[[ Given text open ]]

Speaking & Presentations
I’m fortunate to have opportunities to share work and ideas with the international design community through regular speaking engagements. This is a collection of presentations, workshops, and tutorials I’ve delivered at design and technology events over the past few years.
For those who prefer listening, links to interviews recorded on some of these same topics are gathered below.
The Language of Discovery: Designing Big Data Interfaces and Interactions Enterprise Search Europe
Discovery and the Age of Insight: Walmart EIM Open House 2013 Invited Keynote: Walmart Internal Event
The Language of Discovery: A Toolkit For Designing Big Data Experiences Strata NY
Designing Big Data Interactions UX Australia
The Language of Discovery: A Grammar For Designing Big Data Interactions UX Lisbon
Playing Well With Others: Design for Augmented Reality The Web and Beyond
Social Interaction Design for Augmented Reality IA Konferenz
Understanding Frameworks IA Summit Workshop
The Next Wave of AR: Exploring Social Augmented Experiences Where 2.0
Designing Information Experiences Janus Boye Conference
Learning From Games, European IA Summit
Killzone.com, a Massively Social Online Game, Keynote, Netherlands Festival of Games 2009
Lessons In Designing Information Retrieval Experiences, Enterprise Search Summit 2009
Beyond Findability Workshop, 2009 Information Architecture Summit
Evolution of a Social Game Experience & Community Architecture, Keynote, 3rd Italian IA Summit
Frameworks are the Future, 2008 European Information Architecture Summit
Effective IA For Enterprise Portals, 2008 Information Architecture Summit
The DIY Future: When Everyone Designs Social Media, BlogTalk 2008
Future Experience, Keynote, Italian Information Architecture Summit 2007
Perspectives on Ethics, EuroIA Summit 2007
Lessons from Failure, 2007 Information Architecture Summit
Executive Dashboards, 2005 Information Architecture Summit
The Language of Discovery: Designing Big Data Interfaces and Interactions
Slides for “Big Data Is Not the Insight: The Language of Discovery” sharing our evolving perspective on discovery and its relationship to big data with the audience at the Enterprise Search Europe conference in London. Our point of view is rooted in our (ongoing) deep research into discovery needs and activities in both enterprise and consumer domains, and it is always exciting to share our latest understanding and insights.
The Language of Discovery: A Toolkit For Designing Big Data Interactions
O’Reilly media published the video recording of my presentation on The Language of Discovery: A Toolkit For Designing Big Data Interactions from last year’s (2012) Strata conference in NY.

[[ Given text closed ]]
[[ Input data open ]]

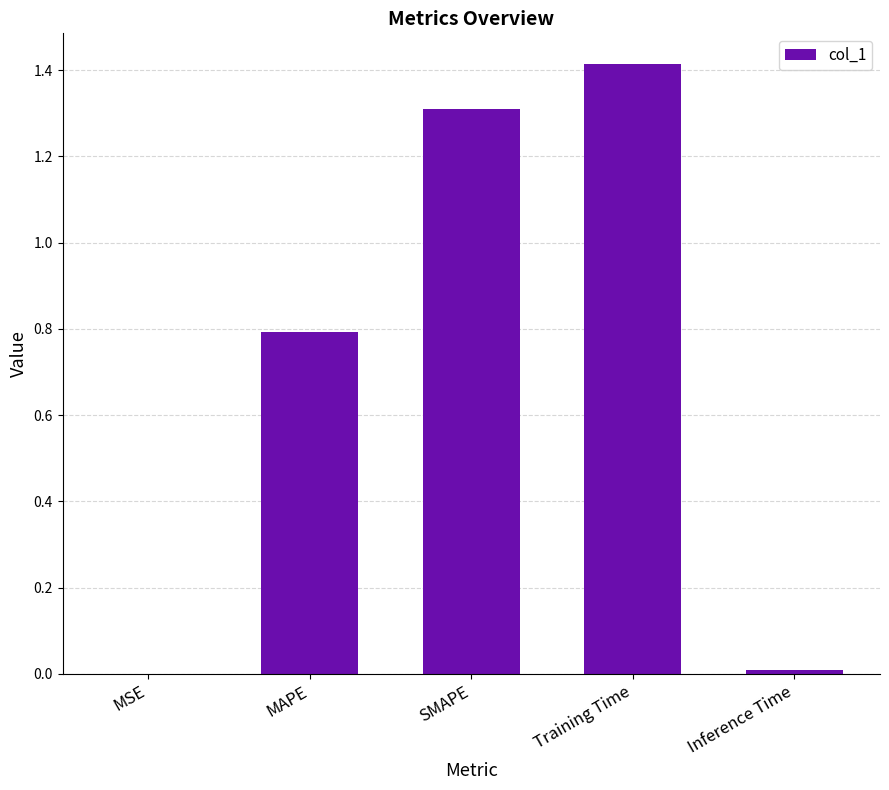

What is the sum of all values?

3.5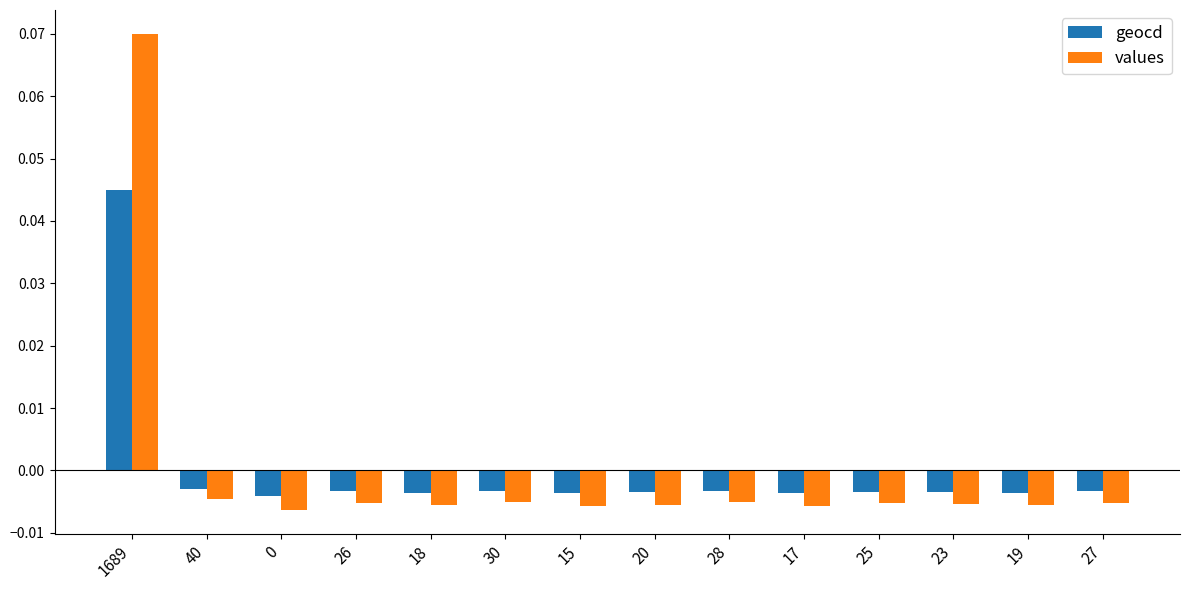

Which series has the widest spread of values?

values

[[ Input data closed ]]

**What to do:**
- A) According to the speaking page, which year's Strata conference in NY is the video of "The Language of Discovery: A Toolkit For Designing Big Data Interactions" from?
- B) Carry the speaking page on from its final sentence.
The listing after the speaking page is separate material with no connection to it.

**Responses to the tasks:**
- A) 2012

- B)
Discovery and the Age of Insight: Walmart EIM Open House 2013
For the audience at Walmart, as part of the broader framing for the Age of Insight, I took the opportunity to share findings from some of the recent research we’ve done on Data Science (that’s right, we’re studying data science). We’ve engaged consistently with data science practitioners for several years now (some of the field’s leaders are alumni of Endeca), as part of our ongoing effort to understand the changing nature of analytical and sense making activities, the people undertaking them, and the contexts in which they take place. We’ve seen the discipline emerge from an esoteric specialty into full mainstream visibility for the business community. Interpreting what we’ve learned about data science through a structural and historic perspective lead me to draw a broad parallel between data science now and natural philosophy at its early stages of evolution.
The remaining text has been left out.